WHAT TO PRODUCE: Where "Häuser" appears in a line of the entries below, that line should be copied.

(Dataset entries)
::::::::::

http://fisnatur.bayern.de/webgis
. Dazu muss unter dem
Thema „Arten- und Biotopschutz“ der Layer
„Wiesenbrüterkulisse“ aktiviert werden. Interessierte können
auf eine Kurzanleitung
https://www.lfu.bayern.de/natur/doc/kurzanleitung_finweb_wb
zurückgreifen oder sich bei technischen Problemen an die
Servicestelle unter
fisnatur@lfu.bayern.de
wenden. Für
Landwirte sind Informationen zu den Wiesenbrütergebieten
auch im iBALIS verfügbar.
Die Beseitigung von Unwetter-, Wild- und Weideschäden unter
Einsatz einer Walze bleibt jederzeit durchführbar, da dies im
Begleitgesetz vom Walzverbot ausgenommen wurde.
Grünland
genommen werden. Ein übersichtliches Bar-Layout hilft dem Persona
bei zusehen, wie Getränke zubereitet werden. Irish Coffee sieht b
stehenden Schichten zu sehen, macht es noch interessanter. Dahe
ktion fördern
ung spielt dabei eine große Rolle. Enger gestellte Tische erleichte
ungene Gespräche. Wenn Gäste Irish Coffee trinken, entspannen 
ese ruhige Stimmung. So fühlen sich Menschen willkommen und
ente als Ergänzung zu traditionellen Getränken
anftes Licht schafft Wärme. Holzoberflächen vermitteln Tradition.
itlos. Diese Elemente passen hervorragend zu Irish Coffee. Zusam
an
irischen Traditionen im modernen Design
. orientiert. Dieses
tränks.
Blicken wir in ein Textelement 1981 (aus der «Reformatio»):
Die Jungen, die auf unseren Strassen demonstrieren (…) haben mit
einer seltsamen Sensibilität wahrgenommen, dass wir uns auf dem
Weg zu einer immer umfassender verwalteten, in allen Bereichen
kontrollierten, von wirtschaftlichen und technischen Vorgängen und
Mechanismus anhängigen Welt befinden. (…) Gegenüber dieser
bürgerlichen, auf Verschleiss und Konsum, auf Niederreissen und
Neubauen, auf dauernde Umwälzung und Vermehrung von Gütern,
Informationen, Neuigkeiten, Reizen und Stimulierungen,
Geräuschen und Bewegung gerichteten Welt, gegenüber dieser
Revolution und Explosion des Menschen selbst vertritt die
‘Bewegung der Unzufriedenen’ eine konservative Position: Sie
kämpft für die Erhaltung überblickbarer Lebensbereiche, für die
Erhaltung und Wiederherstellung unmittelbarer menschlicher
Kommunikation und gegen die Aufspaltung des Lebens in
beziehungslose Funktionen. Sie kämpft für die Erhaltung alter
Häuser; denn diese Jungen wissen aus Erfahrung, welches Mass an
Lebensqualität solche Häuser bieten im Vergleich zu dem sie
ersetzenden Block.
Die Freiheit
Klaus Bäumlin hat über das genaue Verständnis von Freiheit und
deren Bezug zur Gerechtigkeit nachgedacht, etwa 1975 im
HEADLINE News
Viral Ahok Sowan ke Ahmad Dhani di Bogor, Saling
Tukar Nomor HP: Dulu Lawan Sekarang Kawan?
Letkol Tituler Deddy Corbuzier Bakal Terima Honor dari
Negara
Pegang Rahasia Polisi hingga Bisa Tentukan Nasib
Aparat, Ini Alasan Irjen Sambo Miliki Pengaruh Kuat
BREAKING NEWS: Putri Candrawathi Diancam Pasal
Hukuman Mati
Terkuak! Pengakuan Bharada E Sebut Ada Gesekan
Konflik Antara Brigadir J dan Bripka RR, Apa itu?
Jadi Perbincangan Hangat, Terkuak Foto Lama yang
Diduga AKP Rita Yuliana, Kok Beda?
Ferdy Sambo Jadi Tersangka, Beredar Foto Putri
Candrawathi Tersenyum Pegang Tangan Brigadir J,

::::::::::

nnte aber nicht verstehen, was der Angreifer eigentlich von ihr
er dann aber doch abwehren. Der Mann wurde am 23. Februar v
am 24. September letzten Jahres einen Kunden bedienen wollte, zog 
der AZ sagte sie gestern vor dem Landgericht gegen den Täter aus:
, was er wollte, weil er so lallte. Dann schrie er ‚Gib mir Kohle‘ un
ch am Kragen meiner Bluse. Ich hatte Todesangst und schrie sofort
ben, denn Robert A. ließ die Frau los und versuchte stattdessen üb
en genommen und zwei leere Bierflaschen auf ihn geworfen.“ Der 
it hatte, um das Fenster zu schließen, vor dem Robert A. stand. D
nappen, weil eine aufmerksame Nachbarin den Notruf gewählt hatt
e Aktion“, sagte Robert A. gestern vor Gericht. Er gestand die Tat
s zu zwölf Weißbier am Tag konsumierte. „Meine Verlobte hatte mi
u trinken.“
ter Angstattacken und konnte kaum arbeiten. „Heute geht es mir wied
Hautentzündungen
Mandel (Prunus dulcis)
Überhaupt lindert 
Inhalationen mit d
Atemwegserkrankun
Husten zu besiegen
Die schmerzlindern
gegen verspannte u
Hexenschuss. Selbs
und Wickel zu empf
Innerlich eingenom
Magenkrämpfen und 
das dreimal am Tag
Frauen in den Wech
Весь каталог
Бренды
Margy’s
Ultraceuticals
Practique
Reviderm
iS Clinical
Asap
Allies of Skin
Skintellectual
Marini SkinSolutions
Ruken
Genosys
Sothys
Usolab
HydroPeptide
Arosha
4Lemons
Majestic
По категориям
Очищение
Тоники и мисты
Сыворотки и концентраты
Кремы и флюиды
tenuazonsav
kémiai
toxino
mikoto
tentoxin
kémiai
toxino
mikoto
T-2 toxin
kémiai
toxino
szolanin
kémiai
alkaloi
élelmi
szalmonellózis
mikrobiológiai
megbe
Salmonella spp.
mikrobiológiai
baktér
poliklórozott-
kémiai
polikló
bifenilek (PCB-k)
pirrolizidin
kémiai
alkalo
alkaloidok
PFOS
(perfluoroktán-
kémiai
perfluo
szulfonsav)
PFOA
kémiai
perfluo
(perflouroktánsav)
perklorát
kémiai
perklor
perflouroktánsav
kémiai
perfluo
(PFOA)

::::::::::

ANSWER TO THE PROBLEM:
Häuser; denn diese Jungen wissen aus Erfahrung, welches Mass an
Lebensqualität solche Häuser bieten im Vergleich zu dem sie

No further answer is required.